Lets see who else we can enlist... I feel like we're not the only ones that have been left in the lurch by a no-reply address...!
I'm not making excuses for them, but I guess the likes of Apple would argue that they're sending hundreds of thousands of emails and receive a massive number of Out of Office (OoO) replies. Buried within these are bound to be some genuine customer replies or questions which should not be ignored.
I do recall a CM blog post on managing OoO a while back which involved setting up filters or such like. Speaking personally, for one of my large B2B clients (50,000 list) I manage the Out of Office replies for them and will usually get 500 pinging back almost immediately. Having sorted these by subject line a quick scan enables me to check for any genuine replies and then bulk delete the rest. What I then find is having deleted the OoOs the genuine replies tend to come in, in dribs and drabs, over the next 24 hours and are therefore easily managed.
If I can do this as a one-man business I'm sure that Apple et al with all their resources could do likewise?

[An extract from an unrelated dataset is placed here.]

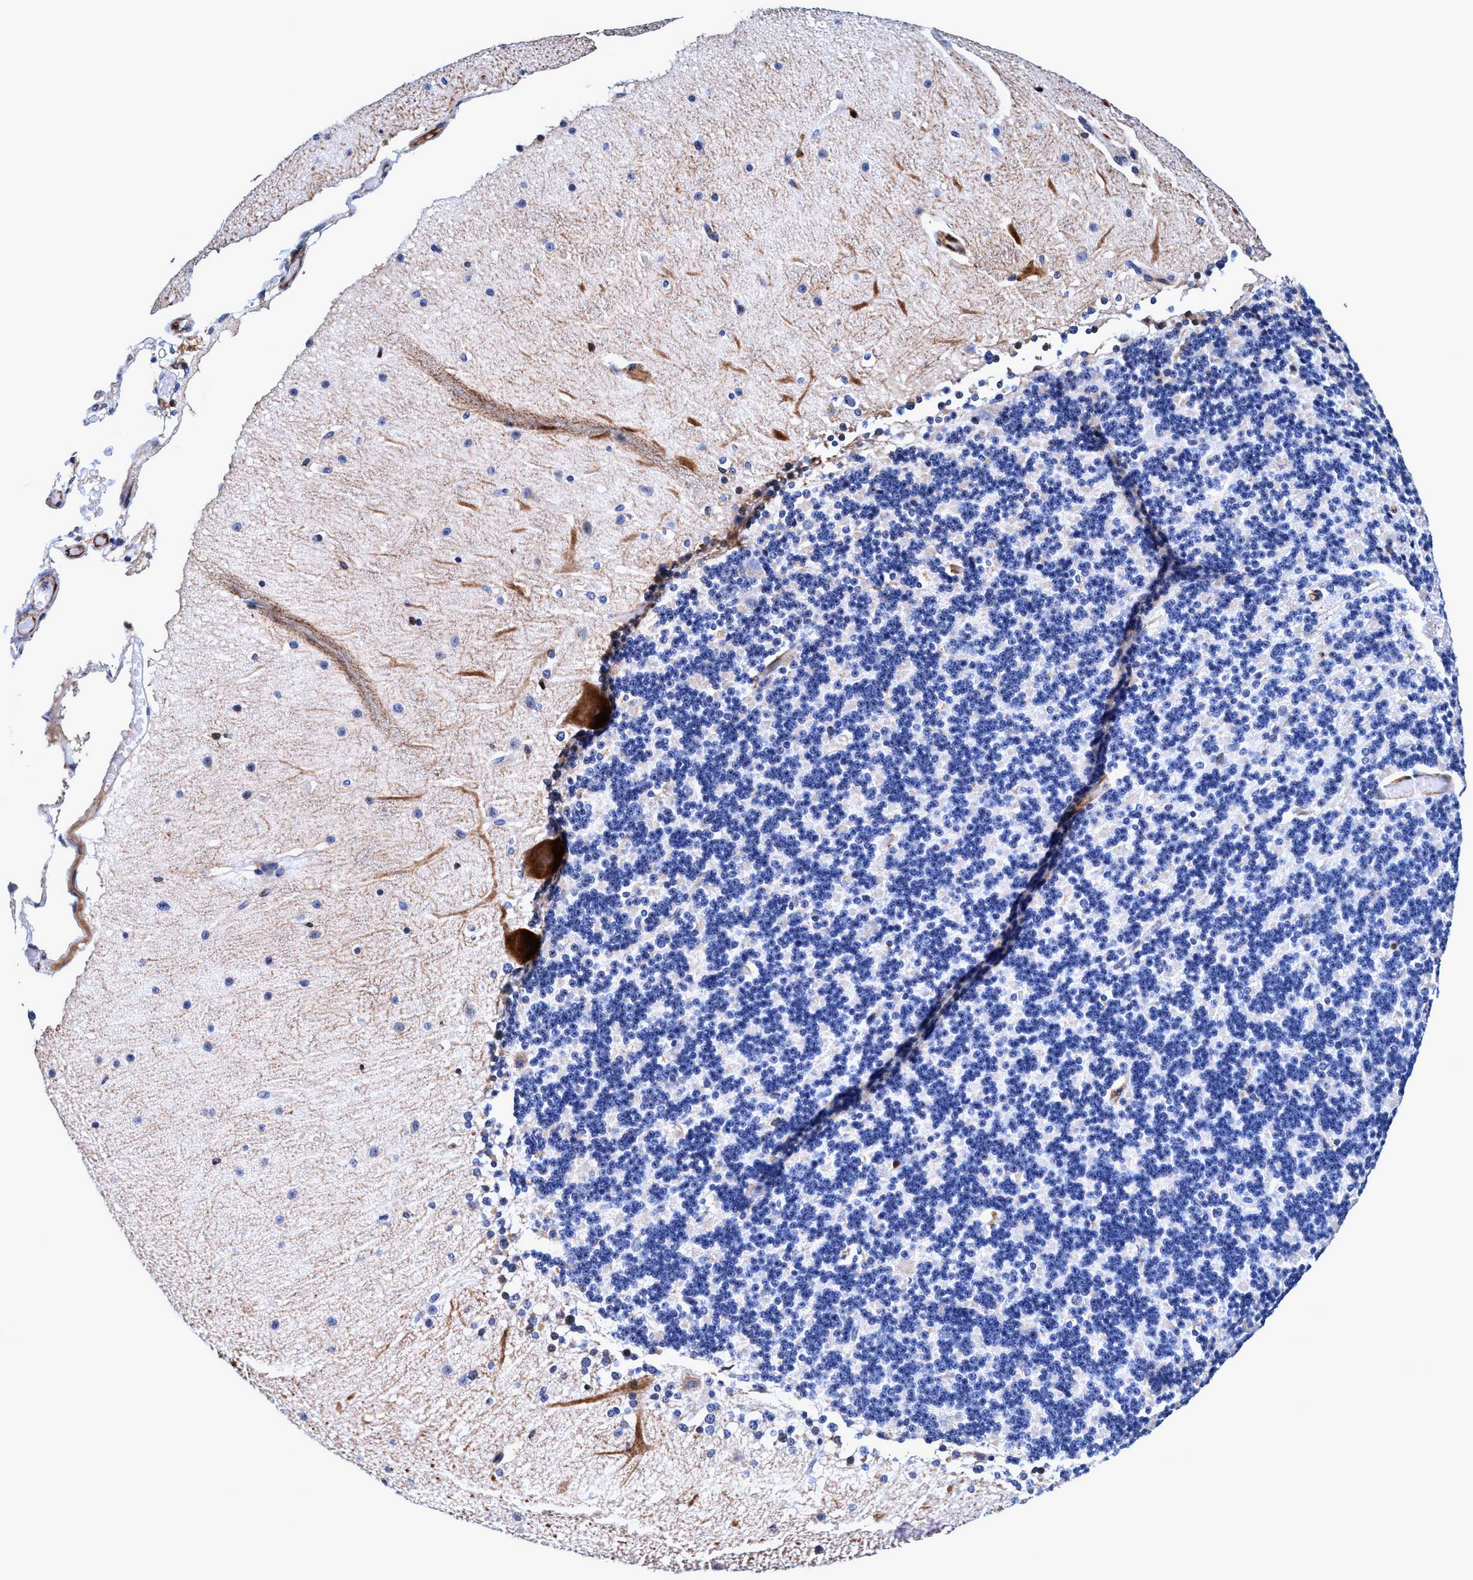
{"staining": {"intensity": "negative", "quantity": "none", "location": "none"}, "tissue": "cerebellum", "cell_type": "Cells in granular layer", "image_type": "normal", "snomed": [{"axis": "morphology", "description": "Normal tissue, NOS"}, {"axis": "topography", "description": "Cerebellum"}], "caption": "Cerebellum was stained to show a protein in brown. There is no significant staining in cells in granular layer. (DAB IHC with hematoxylin counter stain).", "gene": "UBALD2", "patient": {"sex": "female", "age": 19}}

As much as I don't like "no reply" emails the same way as you, I guess we just have to face the fact that companies don't want to invest in administrative staff to personally answer emails. These companies must be receiving hundreds of mails everyday that they don't want to be accused of bad service by failure of responding to certain emails. Maybe all we can do is to support companies that don't follow the "no reply" mail policy.